Armenian Minister’s Business Deals ‘Investigated’

Armenia - Finance Minister Vahe Hovannisian speaks at a meeting in the Armenian parliament, October 28, 2024.

A group of Armenian lawyers have demanded a corruption investigation into Finance Minister Vahe Hovannisian, pointing to his personal business deals, notably an interest-free $1 million loan received by him.

Armenia’s Office of the Prosecutor-General said on Friday that it has forwarded a “crime report” submitted by them to another law-enforcement body, the Anti-Corruption Committee (ACC). The ACC said it is looking into the corruption claims.

“We have legitimate suspicions that we are dealing with money laundering or illicit enrichment, not to mention false income declarations shown in this report,” one of the lawyers, Ara Zohrabian, told reporters earlier this week.

“This is a very dubious deal,” he said of the $1 million loan.

Zohrabian and his colleagues made the allegations after scrutinizing Hovannisian’s asset declarations and other financial documents. According to them, the minister used the loan in 2021 to buy a construction materials company which he then sold to one of his relatives. In 2023, the company secured a tax break from the Armenian government to import items worth 1.8 billion drams ($4.5 million).
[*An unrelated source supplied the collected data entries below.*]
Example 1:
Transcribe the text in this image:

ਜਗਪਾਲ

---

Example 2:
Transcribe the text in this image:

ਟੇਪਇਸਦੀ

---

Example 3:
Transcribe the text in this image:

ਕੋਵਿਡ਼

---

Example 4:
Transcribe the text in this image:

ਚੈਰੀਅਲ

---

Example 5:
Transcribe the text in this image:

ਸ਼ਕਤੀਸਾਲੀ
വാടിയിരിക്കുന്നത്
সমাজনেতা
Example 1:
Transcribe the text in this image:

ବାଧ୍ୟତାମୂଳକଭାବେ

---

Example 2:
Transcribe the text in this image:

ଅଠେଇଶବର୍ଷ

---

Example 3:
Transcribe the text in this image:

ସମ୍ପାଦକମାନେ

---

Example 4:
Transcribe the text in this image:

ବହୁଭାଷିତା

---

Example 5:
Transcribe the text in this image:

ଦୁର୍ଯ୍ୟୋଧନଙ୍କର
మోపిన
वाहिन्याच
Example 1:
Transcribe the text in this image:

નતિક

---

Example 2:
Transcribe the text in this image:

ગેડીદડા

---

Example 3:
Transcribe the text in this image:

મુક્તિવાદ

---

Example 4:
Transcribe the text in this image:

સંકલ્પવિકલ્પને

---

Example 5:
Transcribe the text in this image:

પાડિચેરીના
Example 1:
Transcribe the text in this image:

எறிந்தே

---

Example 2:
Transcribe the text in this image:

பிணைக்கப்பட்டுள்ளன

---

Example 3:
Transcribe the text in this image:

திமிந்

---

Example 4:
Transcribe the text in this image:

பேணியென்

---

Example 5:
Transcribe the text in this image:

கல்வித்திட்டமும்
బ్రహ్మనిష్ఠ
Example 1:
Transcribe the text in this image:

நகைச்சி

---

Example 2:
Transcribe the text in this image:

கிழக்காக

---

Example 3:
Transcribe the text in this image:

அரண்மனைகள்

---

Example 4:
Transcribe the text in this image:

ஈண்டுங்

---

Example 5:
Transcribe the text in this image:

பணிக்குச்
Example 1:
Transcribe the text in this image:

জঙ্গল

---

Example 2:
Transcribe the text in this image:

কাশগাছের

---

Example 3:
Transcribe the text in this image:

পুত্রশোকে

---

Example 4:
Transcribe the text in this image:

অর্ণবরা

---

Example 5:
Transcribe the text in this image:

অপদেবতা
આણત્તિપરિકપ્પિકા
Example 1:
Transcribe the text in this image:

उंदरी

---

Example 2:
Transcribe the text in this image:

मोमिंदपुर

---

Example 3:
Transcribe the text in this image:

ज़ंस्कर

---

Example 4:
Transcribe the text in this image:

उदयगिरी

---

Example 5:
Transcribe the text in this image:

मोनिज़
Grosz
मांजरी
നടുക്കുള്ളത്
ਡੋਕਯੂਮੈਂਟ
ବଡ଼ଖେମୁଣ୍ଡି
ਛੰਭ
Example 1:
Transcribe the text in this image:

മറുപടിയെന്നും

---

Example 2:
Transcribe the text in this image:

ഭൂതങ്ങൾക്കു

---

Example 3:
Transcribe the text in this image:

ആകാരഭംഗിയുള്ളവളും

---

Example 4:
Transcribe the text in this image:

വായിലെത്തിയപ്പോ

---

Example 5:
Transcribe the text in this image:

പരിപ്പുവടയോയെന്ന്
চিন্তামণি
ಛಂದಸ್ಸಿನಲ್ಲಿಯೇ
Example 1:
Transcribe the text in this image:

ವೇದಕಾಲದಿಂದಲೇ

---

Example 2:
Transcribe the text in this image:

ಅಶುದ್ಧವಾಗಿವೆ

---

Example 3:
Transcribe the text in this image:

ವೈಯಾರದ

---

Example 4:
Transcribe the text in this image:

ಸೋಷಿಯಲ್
“There are four companies linked to Vahe Hovannisian,” Zohrabian claimed, adding that the minister has lent money to two of them.
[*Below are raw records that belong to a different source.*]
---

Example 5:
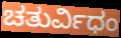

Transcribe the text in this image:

ಚತುರ್ವಿಧಂ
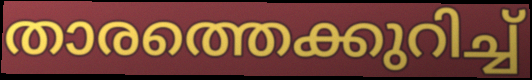
താരത്തെക്കുറിച്ച്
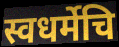
स्वधर्मेचि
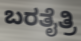
ಬರತೈತ್ರಿ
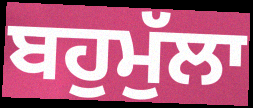
ਬਹੁਮੁੱਲਾ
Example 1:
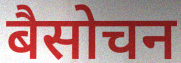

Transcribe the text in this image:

बैसोचन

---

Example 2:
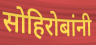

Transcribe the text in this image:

सोहिरोबांनी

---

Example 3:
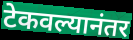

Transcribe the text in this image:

टेकवल्यानंतर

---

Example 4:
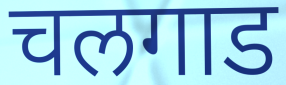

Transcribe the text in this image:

चलगाड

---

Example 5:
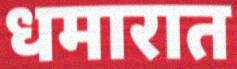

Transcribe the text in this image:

धमारात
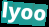
lyoo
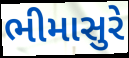
ભીમાસુરે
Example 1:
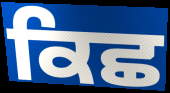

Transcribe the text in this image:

ਕਿਛ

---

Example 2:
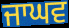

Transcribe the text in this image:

ਜਾਘਵ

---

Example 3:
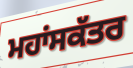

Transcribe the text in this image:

ਮਹਾਂਸਕੱਤਰ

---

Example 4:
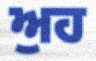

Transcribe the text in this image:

ਅੁਹ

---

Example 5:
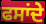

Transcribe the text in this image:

ਫਸਾਂਦੇ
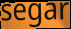
segar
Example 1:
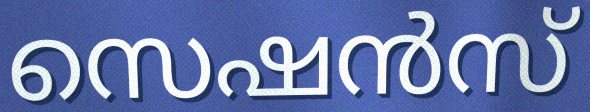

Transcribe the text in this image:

സെഷൻസ്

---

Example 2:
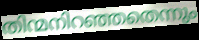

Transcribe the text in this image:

തിന്മനിറഞ്ഞതെന്നും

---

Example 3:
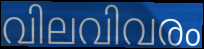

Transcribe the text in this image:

വിലവിവരം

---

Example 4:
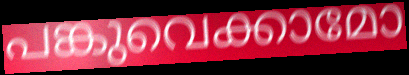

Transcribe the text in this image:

പങ്കുവെക്കാമോ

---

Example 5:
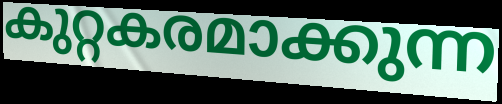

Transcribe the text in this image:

കുറ്റകരമാക്കുന്ന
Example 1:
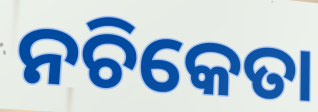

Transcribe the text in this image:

ନଚିକେତା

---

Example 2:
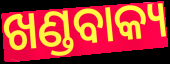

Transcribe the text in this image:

ଖଣ୍ଡବାକ୍ୟ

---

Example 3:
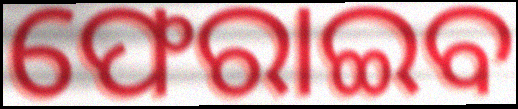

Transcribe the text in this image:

ଫେରାଇବ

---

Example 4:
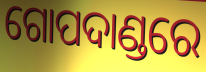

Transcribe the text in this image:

ଗୋପଦାଣ୍ଡରେ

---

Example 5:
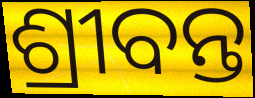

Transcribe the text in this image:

ଶ୍ରୀବନ୍ତ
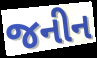
જનીન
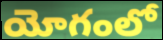
యోగంలో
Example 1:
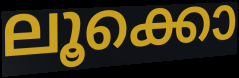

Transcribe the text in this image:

ലൂക്കൊ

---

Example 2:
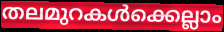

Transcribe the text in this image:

തലമുറകൾക്കെല്ലാം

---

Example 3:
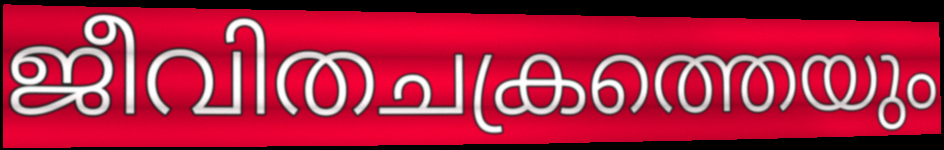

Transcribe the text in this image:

ജീവിതചക്രത്തെയും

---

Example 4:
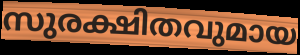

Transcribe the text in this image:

സുരക്ഷിതവുമായ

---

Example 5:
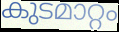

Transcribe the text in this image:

കുടമാറ്റം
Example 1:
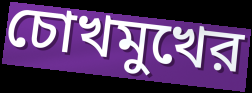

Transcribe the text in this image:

চোখমুখের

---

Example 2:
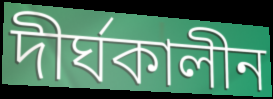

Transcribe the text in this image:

দীর্ঘকালীন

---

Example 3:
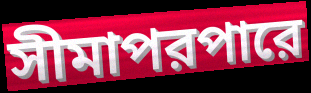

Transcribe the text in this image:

সীমাপরপারে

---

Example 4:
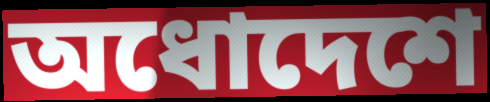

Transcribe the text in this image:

অধোদেশে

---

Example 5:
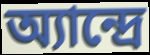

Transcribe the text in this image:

অ্যান্দ্রে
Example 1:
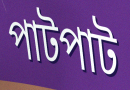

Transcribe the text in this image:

পাটপাট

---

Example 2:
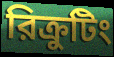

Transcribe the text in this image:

রিক্রুটিং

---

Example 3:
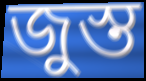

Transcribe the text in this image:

জুস্ত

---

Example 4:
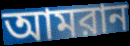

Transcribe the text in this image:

আমরান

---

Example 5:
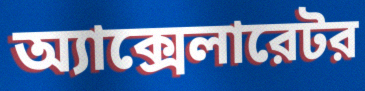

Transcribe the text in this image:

অ্যাক্সেলারেটর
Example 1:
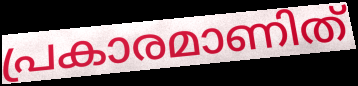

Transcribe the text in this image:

പ്രകാരമാണിത്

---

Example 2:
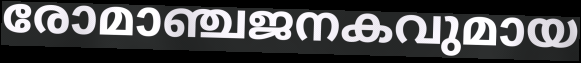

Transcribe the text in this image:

രോമാഞ്ചജനകവുമായ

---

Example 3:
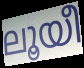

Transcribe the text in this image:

ലൂയീ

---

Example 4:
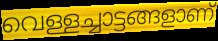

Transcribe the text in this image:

വെള്ളച്ചാട്ടങ്ങളാണ്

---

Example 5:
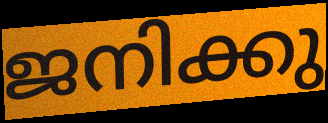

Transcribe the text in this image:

ജനിക്കു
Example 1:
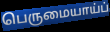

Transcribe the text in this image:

பெருமையாய்ப்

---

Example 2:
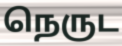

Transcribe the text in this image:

நெருட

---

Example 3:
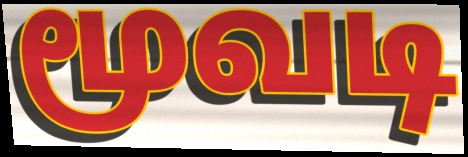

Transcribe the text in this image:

மூவடி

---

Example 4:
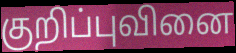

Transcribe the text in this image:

குறிப்புவினை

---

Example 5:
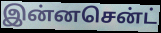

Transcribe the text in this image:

இன்னசென்ட்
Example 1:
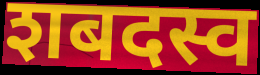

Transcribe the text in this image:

शबदस्व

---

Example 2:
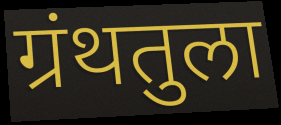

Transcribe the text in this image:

ग्रंथतुला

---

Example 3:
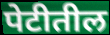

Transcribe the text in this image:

पेटीतील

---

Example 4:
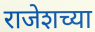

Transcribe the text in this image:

राजेशच्या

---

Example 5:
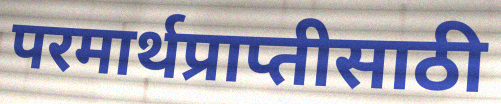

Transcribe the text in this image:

परमार्थप्राप्तीसाठी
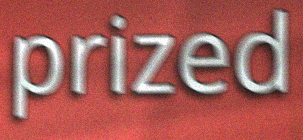
prized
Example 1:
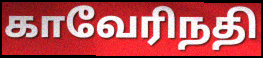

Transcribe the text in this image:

காவேரிநதி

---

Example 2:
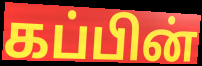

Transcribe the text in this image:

கப்பின்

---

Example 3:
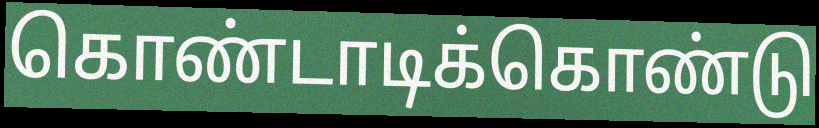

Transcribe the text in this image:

கொண்டாடிக்கொண்டு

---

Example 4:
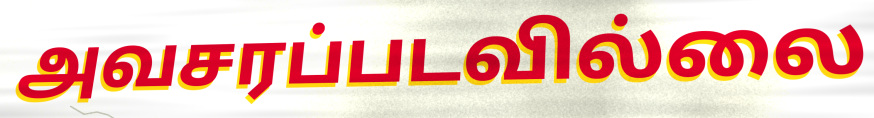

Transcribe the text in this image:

அவசரப்படவில்லை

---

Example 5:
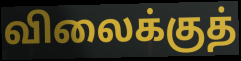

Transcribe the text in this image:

விலைக்குத்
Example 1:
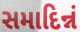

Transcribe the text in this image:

સમાદિન્નં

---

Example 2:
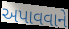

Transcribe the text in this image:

અપાવવાને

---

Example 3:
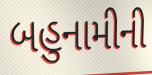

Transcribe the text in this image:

બહુનામીની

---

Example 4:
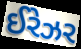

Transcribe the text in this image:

ઈરેઝર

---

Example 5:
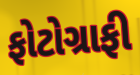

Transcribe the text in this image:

ફોટોગ્રાફી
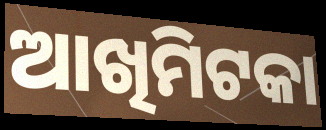
ଆଖିମିଟକା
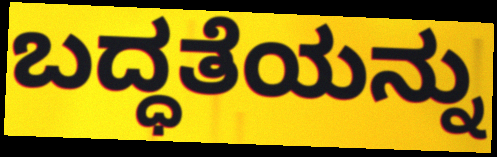
ಬದ್ಧತೆಯನ್ನು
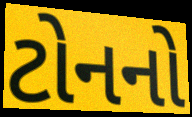
ટોનનો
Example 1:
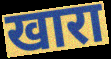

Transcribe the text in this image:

खारा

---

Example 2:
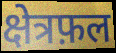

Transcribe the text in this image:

क्षेत्रफ़ल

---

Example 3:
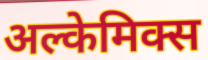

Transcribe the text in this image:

अल्केमिक्स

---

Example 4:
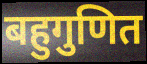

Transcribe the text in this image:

बहुगुणित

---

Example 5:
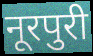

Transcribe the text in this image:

नूरपुरी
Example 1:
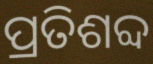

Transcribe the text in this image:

ପ୍ରତିଶବ୍ଦ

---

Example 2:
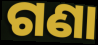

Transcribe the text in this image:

ଗଣା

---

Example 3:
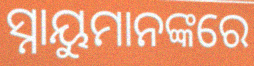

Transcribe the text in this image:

ସ୍ନାୟୁମାନଙ୍କରେ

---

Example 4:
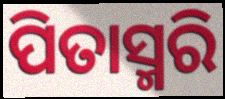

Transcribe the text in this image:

ପିତାସ୍ମରି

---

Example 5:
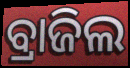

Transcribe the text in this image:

ବ୍ରାଜିଲ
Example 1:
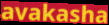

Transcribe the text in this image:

avakasha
A spokeswoman for the Armenian Finance Ministry, Inga Galustian, rejected the corruption claims as baseless. She said that Hovannisian obtained the loan before joining the ministry in 2021.

A member of Prime Minister Nikol Pashinian’s Civil Contract party, Hovannisian first served as deputy minister and was promoted to his current position two years ago. He previously worked for the Manila-based Asian Development Bank.
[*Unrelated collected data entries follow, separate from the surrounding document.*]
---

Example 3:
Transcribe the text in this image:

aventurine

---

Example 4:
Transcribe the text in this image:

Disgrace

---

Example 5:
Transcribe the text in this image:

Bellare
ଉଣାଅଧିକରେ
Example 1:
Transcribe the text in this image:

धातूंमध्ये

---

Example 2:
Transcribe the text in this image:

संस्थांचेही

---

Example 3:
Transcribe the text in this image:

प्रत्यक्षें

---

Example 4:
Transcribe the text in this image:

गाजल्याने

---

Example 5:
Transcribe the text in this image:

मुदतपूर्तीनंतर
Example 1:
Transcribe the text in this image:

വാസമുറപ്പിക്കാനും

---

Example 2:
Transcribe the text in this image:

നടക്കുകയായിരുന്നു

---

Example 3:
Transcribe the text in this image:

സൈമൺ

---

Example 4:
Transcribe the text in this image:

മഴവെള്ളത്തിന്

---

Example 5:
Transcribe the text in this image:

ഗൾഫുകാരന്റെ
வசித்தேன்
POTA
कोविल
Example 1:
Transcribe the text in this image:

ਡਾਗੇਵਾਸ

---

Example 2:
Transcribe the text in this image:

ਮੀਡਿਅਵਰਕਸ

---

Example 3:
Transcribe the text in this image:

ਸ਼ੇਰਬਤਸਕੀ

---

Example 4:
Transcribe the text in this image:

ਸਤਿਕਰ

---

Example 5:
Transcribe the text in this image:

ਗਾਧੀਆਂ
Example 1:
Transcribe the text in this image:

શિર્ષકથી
Before the lawyers’ allegations, Factor.am reported that Hovannisian failed to declare the interest-free loan to an anti-corruption body scrutinizing the assets of senior Armenian officials. Galustian acknowledged “several typos” in his income declarations. The minister is now correcting them, she said.

The lawyers went after Hovannisian after his ministry drafted a government bill that would abolish a preferential tax regime enjoyed by many small and medium-sized enterprises, including law firms. They have long been exempt from value-added tax (VAT) and profit tax set at 20 percent and 18 percent respectively, paying instead a “simplified tax” equivalent to just 5 percent of their annual turnover. Many lawyers have denounced the bill.